**Exercise**:
Count the lines in the items below that contain the string "many", treating uppercase and lowercase letters as different. Reply with the number alone.

**Given data**:
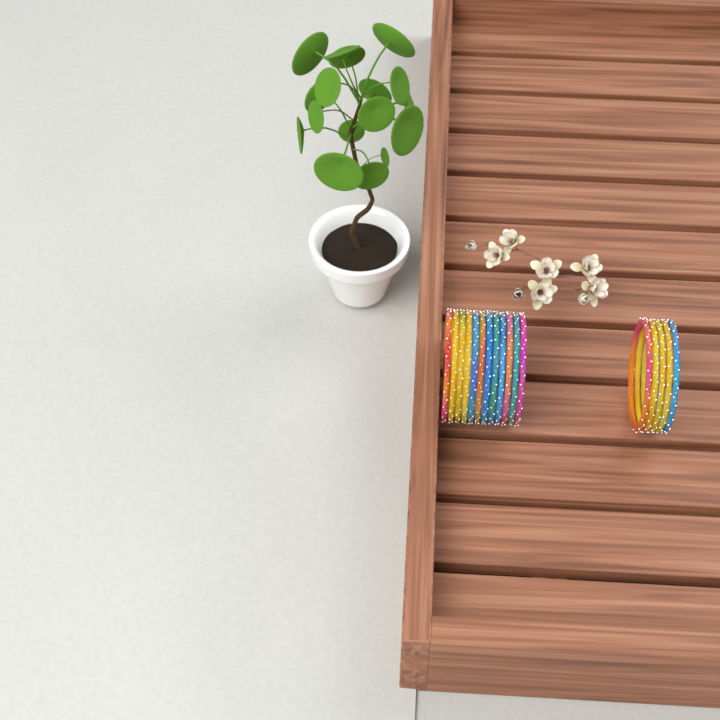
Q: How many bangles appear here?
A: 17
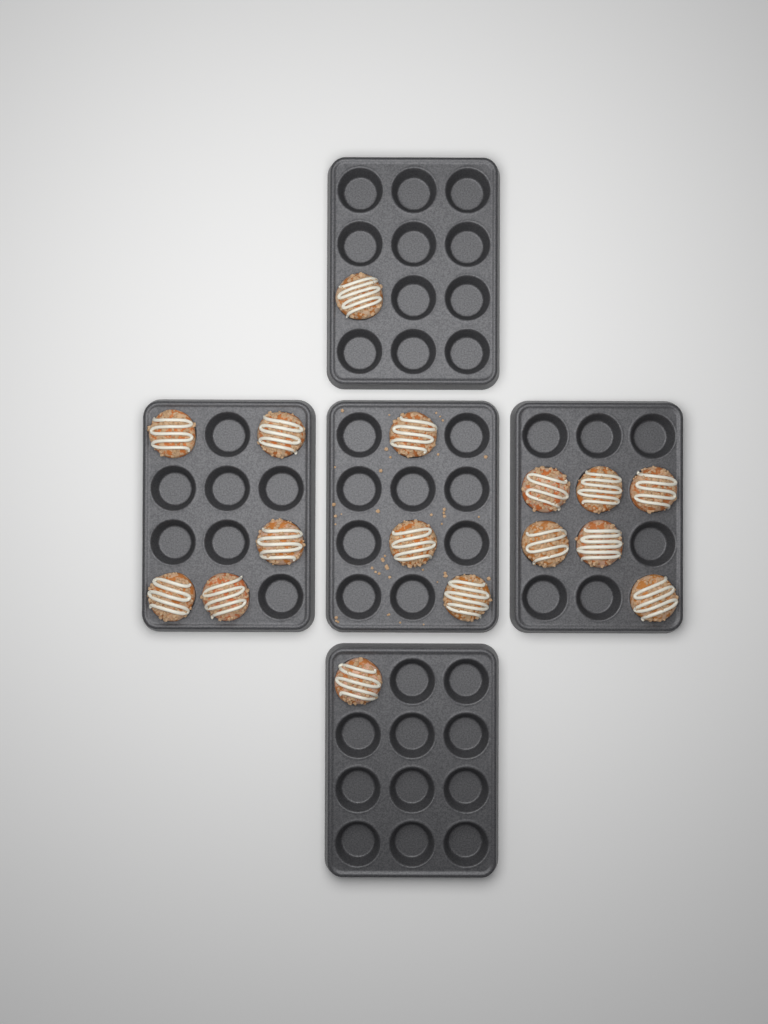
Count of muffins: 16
--
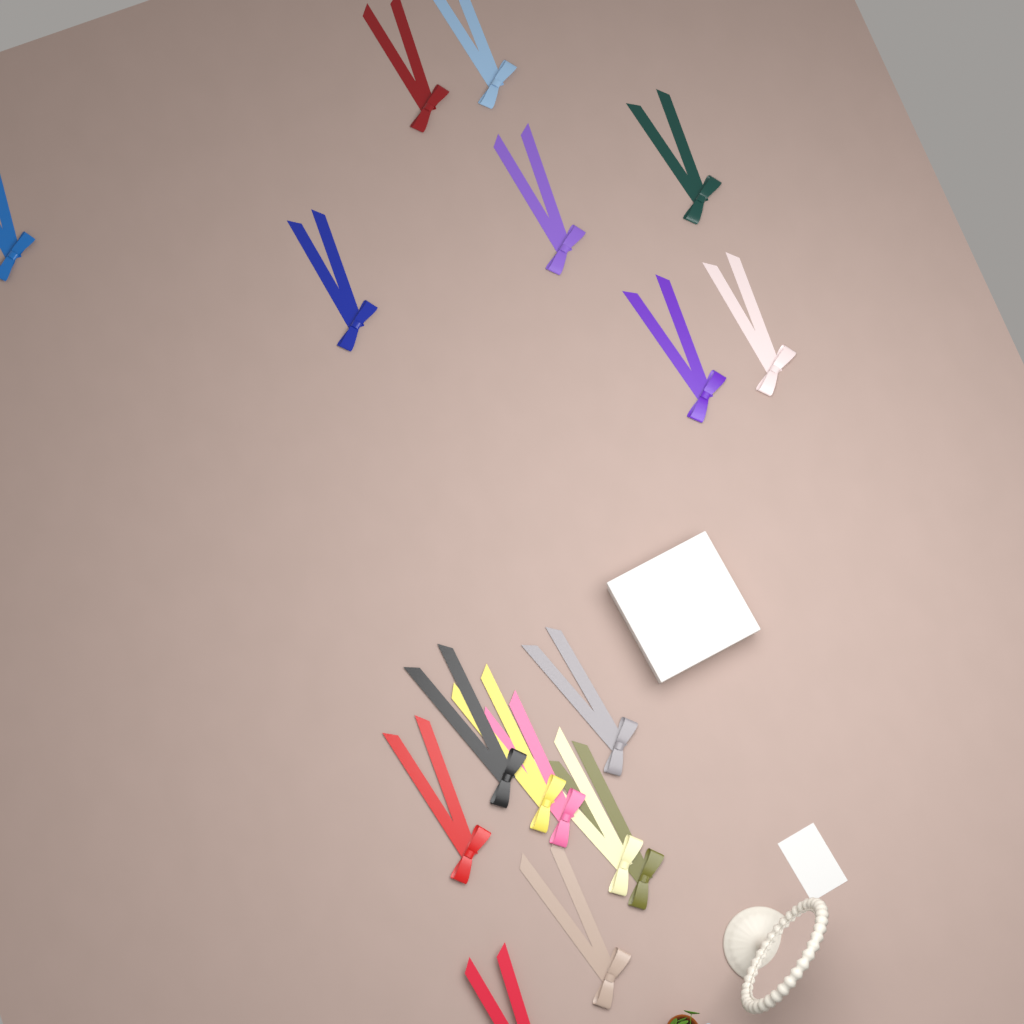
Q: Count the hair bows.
* * *
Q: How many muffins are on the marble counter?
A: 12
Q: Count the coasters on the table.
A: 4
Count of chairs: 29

**Response to the exercise**:
2